This article mainly talks about the analysis of the injection problem of the Python template engine, as well as how to prevent it and what needs to be paid attention to. Friends in need can refer to it
One of the more popular vulnerabilities in recent years is In the injection of template engines such as jinjia2, we know that the vulnerability exists by injecting some specific instruction formats of the template engine, such as {{1+1}} and returning 2. In fact, similar problems exist in Python native strings, especially after the new f string was added in Python 3.6. Although the utilization is not clear yet, it should be noted.
The most original%
userdata = {"user" : "jdoe", "password" : "secret" } passwd = raw_input("Password: ") if passwd != userdata["password"]: print ("Password " + passwd + " is wrong for user %(user)s") % userdata
If the user enters %(password)s, then the user’s true identity can be obtained Password.
format method related
https://docs.python.org/3/library/functions.html#format
In addition to rewriting the above payload as print ("Password " + passwd + " is wrong for user {user}").format(**userdata), you can also
>>> import os >>> '{0.system}'.format(os) '<built-in function system>'
will first replace 0 with the parameters in format, and then continue to obtain related attributes.
But it seems that I can only get properties, but not execute methods? But some sensitive information can also be obtained.
Example: http://www.php.cn/
CONFIG = { 'SECRET_KEY': 'super secret key' } class Event(object): def __init__(self, id, level, message): self.id = id self.level = level self.message = message def format_event(format_string, event): return format_string.format(event=event)
If format_string is {event.__init__.__globals__[CONFIG][ SECRET_KEY]} can leak sensitive information.
The f string in Python 3.6
This string is very powerful, similar to the template string in Javascript ES6, with the ability to obtain variables in the current context .
https://docs.python.org/3/reference/lexical_analysis.html#f-strings
>>> a = "Hello" >>> b = f"{a} World" >>> b 'Hello World'
And it is not only limited to attributes, the code can be executed.

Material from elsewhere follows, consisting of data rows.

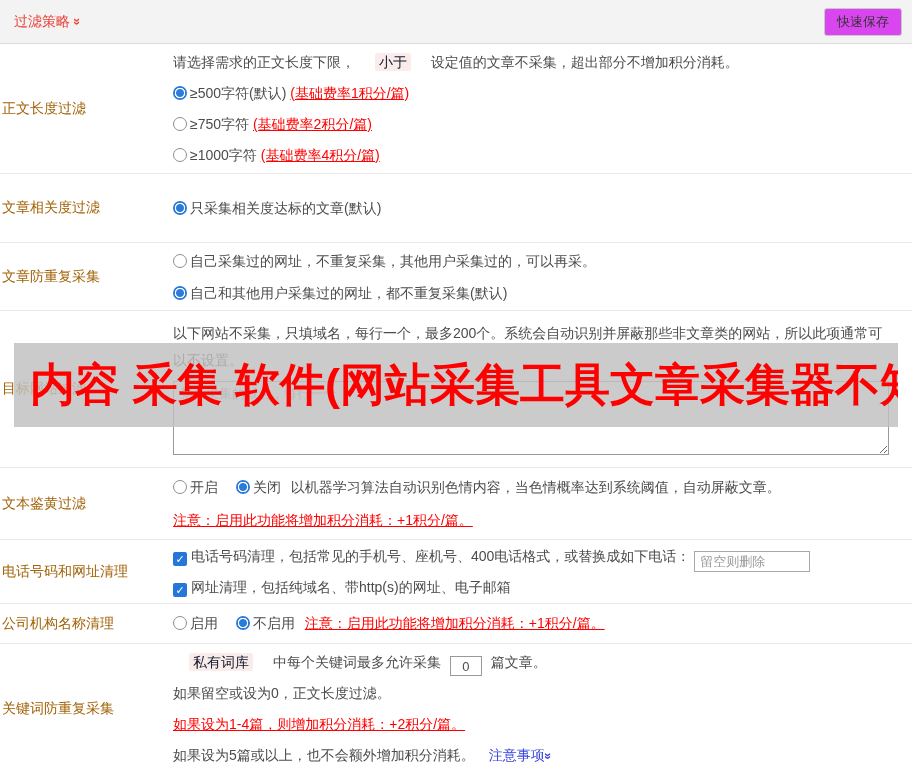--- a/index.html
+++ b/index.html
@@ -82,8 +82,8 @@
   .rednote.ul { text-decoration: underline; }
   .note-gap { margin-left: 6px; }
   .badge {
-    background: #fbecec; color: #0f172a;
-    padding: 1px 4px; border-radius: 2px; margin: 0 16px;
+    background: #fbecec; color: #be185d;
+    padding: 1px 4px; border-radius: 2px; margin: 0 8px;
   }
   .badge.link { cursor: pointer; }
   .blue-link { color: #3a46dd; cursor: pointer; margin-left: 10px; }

>>> import os >>> f"{os.system('ls')}" bin etc lib media proc run srv tmp var dev home linuxrc mnt root sbin sys usr '0' >>> f"{(lambda x: x - 10)(100)}" '90'
But there seems to be no way to convert an ordinary string into an f-string, which means that the user may not be able to control an f-string, and may not be able to To take advantage, you need to continue to check.
For more articles related to Python template engine injection problem analysis, please pay attention to the PHP Chinese website!